▶ _What you are asked to do_
Every record should be written out exactly, please.
Segment Start: Excerpted data
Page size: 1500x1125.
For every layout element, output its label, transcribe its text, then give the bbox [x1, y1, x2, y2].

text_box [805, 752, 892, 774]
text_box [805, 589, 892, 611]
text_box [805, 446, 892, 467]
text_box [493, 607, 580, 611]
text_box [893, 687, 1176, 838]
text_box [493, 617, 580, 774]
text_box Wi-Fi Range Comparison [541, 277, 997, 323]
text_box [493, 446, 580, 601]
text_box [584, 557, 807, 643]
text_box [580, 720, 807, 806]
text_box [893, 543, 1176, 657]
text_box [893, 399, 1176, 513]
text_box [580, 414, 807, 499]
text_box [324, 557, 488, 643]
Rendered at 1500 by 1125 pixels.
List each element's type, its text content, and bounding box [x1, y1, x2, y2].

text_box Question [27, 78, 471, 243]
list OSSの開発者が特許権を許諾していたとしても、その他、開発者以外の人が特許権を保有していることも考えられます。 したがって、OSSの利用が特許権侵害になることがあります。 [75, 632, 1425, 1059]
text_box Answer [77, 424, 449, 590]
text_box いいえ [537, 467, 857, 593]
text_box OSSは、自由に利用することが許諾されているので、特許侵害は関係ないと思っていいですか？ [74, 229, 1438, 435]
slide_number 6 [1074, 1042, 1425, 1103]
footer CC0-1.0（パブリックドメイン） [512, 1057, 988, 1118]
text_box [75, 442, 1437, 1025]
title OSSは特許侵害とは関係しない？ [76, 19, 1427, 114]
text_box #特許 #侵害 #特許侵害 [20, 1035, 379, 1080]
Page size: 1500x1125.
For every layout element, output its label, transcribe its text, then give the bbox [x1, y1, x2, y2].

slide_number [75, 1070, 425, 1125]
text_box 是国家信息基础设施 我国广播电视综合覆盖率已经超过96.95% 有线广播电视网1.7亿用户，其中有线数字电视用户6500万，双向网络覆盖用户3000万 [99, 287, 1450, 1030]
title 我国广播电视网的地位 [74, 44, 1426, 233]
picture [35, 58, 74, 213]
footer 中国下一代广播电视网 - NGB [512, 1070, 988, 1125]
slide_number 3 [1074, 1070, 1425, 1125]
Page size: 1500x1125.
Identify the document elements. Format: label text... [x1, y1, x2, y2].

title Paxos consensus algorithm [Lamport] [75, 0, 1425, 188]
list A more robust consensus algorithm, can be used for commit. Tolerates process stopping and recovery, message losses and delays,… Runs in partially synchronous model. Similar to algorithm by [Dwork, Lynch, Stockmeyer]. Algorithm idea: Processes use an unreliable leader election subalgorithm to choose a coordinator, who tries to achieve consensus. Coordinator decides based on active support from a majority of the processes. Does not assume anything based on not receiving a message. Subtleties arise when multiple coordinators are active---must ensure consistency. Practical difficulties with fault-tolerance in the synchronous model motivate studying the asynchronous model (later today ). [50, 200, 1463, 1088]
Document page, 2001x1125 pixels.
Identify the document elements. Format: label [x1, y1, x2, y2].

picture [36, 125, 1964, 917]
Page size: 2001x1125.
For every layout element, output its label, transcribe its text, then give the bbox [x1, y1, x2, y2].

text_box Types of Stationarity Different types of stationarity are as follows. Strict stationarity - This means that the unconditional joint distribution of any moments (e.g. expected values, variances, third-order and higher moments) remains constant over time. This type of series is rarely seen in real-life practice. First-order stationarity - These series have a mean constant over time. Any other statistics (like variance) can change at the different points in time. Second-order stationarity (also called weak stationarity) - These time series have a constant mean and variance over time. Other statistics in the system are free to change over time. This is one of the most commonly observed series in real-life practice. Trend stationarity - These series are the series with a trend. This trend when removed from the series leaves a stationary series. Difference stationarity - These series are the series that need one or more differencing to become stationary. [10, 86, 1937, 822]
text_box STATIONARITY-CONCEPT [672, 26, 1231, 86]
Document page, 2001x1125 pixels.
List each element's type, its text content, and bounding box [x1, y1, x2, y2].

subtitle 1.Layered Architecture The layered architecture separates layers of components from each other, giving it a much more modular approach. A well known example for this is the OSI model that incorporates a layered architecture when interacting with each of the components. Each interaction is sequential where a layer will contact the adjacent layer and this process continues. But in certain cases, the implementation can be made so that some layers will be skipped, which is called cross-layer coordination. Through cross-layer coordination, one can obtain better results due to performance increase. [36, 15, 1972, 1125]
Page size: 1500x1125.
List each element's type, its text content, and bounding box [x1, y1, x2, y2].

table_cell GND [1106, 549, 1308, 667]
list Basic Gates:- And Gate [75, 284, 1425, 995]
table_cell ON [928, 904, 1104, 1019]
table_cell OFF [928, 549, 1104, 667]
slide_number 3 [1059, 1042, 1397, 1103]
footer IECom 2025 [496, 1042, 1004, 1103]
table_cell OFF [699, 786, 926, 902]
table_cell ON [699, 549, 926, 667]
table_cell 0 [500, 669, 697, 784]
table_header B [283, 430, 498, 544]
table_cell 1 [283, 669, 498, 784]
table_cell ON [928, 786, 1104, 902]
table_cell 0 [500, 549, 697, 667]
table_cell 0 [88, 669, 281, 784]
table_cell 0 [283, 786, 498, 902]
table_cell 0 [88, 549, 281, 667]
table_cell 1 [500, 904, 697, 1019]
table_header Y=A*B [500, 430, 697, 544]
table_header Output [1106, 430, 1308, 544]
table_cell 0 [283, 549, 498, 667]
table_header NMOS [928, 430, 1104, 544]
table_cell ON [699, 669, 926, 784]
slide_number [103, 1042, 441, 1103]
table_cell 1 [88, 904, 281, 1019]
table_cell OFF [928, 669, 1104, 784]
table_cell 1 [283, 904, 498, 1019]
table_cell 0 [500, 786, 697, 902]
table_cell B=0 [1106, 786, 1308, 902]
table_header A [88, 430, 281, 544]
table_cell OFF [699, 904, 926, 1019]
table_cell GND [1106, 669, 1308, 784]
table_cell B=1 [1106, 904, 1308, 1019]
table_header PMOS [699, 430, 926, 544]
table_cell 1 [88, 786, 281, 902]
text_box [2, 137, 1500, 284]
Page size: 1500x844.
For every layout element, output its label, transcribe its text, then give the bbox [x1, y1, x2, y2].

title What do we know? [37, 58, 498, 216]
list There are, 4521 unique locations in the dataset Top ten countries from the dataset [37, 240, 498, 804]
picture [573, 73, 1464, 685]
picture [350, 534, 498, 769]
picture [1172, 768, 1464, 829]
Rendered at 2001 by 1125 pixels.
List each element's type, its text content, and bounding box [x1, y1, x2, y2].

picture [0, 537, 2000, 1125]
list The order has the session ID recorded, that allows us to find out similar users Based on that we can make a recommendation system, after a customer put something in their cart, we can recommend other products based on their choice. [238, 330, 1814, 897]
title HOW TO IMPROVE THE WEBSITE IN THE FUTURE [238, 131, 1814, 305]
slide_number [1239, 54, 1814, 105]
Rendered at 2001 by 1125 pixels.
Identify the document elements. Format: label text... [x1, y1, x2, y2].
Segment End: Excerpted data
▶ _Finished exercise_
Page size: 1500x1125.
For every layout element, output its label, transcribe its text, then give the bbox [x1, y1, x2, y2].

text_box [805, 752, 892, 774]
text_box [805, 589, 892, 611]
text_box [805, 446, 892, 467]
text_box [493, 607, 580, 611]
text_box [893, 687, 1176, 838]
text_box [493, 617, 580, 774]
text_box Wi-Fi Range Comparison [541, 277, 997, 323]
text_box [493, 446, 580, 601]
text_box [584, 557, 807, 643]
text_box [580, 720, 807, 806]
text_box [893, 543, 1176, 657]
text_box [893, 399, 1176, 513]
text_box [580, 414, 807, 499]
text_box [324, 557, 488, 643]
Rendered at 1500 by 1125 pixels.
List each element's type, its text content, and bounding box [x1, y1, x2, y2].

text_box Question [27, 78, 471, 243]
list OSSの開発者が特許権を許諾していたとしても、その他、開発者以外の人が特許権を保有していることも考えられます。 したがって、OSSの利用が特許権侵害になることがあります。 [75, 632, 1425, 1059]
text_box Answer [77, 424, 449, 590]
text_box いいえ [537, 467, 857, 593]
text_box OSSは、自由に利用することが許諾されているので、特許侵害は関係ないと思っていいですか？ [74, 229, 1438, 435]
slide_number 6 [1074, 1042, 1425, 1103]
footer CC0-1.0（パブリックドメイン） [512, 1057, 988, 1118]
text_box [75, 442, 1437, 1025]
title OSSは特許侵害とは関係しない？ [76, 19, 1427, 114]
text_box #特許 #侵害 #特許侵害 [20, 1035, 379, 1080]
Page size: 1500x1125.
For every layout element, output its label, transcribe its text, then give the bbox [x1, y1, x2, y2].

slide_number [75, 1070, 425, 1125]
text_box 是国家信息基础设施 我国广播电视综合覆盖率已经超过96.95% 有线广播电视网1.7亿用户，其中有线数字电视用户6500万，双向网络覆盖用户3000万 [99, 287, 1450, 1030]
title 我国广播电视网的地位 [74, 44, 1426, 233]
picture [35, 58, 74, 213]
footer 中国下一代广播电视网 - NGB [512, 1070, 988, 1125]
slide_number 3 [1074, 1070, 1425, 1125]
Page size: 1500x1125.
Identify the document elements. Format: label text... [x1, y1, x2, y2].

title Paxos consensus algorithm [Lamport] [75, 0, 1425, 188]
list A more robust consensus algorithm, can be used for commit. Tolerates process stopping and recovery, message losses and delays,… Runs in partially synchronous model. Similar to algorithm by [Dwork, Lynch, Stockmeyer]. Algorithm idea: Processes use an unreliable leader election subalgorithm to choose a coordinator, who tries to achieve consensus. Coordinator decides based on active support from a majority of the processes. Does not assume anything based on not receiving a message. Subtleties arise when multiple coordinators are active---must ensure consistency. Practical difficulties with fault-tolerance in the synchronous model motivate studying the asynchronous model (later today ). [50, 200, 1463, 1088]
Document page, 2001x1125 pixels.
Identify the document elements. Format: label [x1, y1, x2, y2].

picture [36, 125, 1964, 917]
Page size: 2001x1125.
For every layout element, output its label, transcribe its text, then give the bbox [x1, y1, x2, y2].

text_box Types of Stationarity Different types of stationarity are as follows. Strict stationarity - This means that the unconditional joint distribution of any moments (e.g. expected values, variances, third-order and higher moments) remains constant over time. This type of series is rarely seen in real-life practice. First-order stationarity - These series have a mean constant over time. Any other statistics (like variance) can change at the different points in time. Second-order stationarity (also called weak stationarity) - These time series have a constant mean and variance over time. Other statistics in the system are free to change over time. This is one of the most commonly observed series in real-life practice. Trend stationarity - These series are the series with a trend. This trend when removed from the series leaves a stationary series. Difference stationarity - These series are the series that need one or more differencing to become stationary. [10, 86, 1937, 822]
text_box STATIONARITY-CONCEPT [672, 26, 1231, 86]
Document page, 2001x1125 pixels.
List each element's type, its text content, and bounding box [x1, y1, x2, y2].

subtitle 1.Layered Architecture The layered architecture separates layers of components from each other, giving it a much more modular approach. A well known example for this is the OSI model that incorporates a layered architecture when interacting with each of the components. Each interaction is sequential where a layer will contact the adjacent layer and this process continues. But in certain cases, the implementation can be made so that some layers will be skipped, which is called cross-layer coordination. Through cross-layer coordination, one can obtain better results due to performance increase. [36, 15, 1972, 1125]
Page size: 1500x1125.
List each element's type, its text content, and bounding box [x1, y1, x2, y2].

table_cell GND [1106, 549, 1308, 667]
list Basic Gates:- And Gate [75, 284, 1425, 995]
table_cell ON [928, 904, 1104, 1019]
table_cell OFF [928, 549, 1104, 667]
slide_number 3 [1059, 1042, 1397, 1103]
footer IECom 2025 [496, 1042, 1004, 1103]
table_cell OFF [699, 786, 926, 902]
table_cell ON [699, 549, 926, 667]
table_cell 0 [500, 669, 697, 784]
table_header B [283, 430, 498, 544]
table_cell 1 [283, 669, 498, 784]
table_cell ON [928, 786, 1104, 902]
table_cell 0 [500, 549, 697, 667]
table_cell 0 [88, 669, 281, 784]
table_cell 0 [283, 786, 498, 902]
table_cell 0 [88, 549, 281, 667]
table_cell 1 [500, 904, 697, 1019]
table_header Y=A*B [500, 430, 697, 544]
table_header Output [1106, 430, 1308, 544]
table_cell 0 [283, 549, 498, 667]
table_header NMOS [928, 430, 1104, 544]
table_cell ON [699, 669, 926, 784]
slide_number [103, 1042, 441, 1103]
table_cell 1 [88, 904, 281, 1019]
table_cell OFF [928, 669, 1104, 784]
table_cell 1 [283, 904, 498, 1019]
table_cell 0 [500, 786, 697, 902]
table_cell B=0 [1106, 786, 1308, 902]
table_header A [88, 430, 281, 544]
table_cell OFF [699, 904, 926, 1019]
table_cell GND [1106, 669, 1308, 784]
table_cell B=1 [1106, 904, 1308, 1019]
table_header PMOS [699, 430, 926, 544]
table_cell 1 [88, 786, 281, 902]
text_box [2, 137, 1500, 284]
Page size: 1500x844.
For every layout element, output its label, transcribe its text, then give the bbox [x1, y1, x2, y2].

title What do we know? [37, 58, 498, 216]
list There are, 4521 unique locations in the dataset Top ten countries from the dataset [37, 240, 498, 804]
picture [573, 73, 1464, 685]
picture [350, 534, 498, 769]
picture [1172, 768, 1464, 829]
Rendered at 2001 by 1125 pixels.
List each element's type, its text content, and bounding box [x1, y1, x2, y2].

picture [0, 537, 2000, 1125]
list The order has the session ID recorded, that allows us to find out similar users Based on that we can make a recommendation system, after a customer put something in their cart, we can recommend other products based on their choice. [238, 330, 1814, 897]
title HOW TO IMPROVE THE WEBSITE IN THE FUTURE [238, 131, 1814, 305]
slide_number [1239, 54, 1814, 105]
Rendered at 2001 by 1125 pixels.
Identify the document elements. Format: label text... [x1, y1, x2, y2].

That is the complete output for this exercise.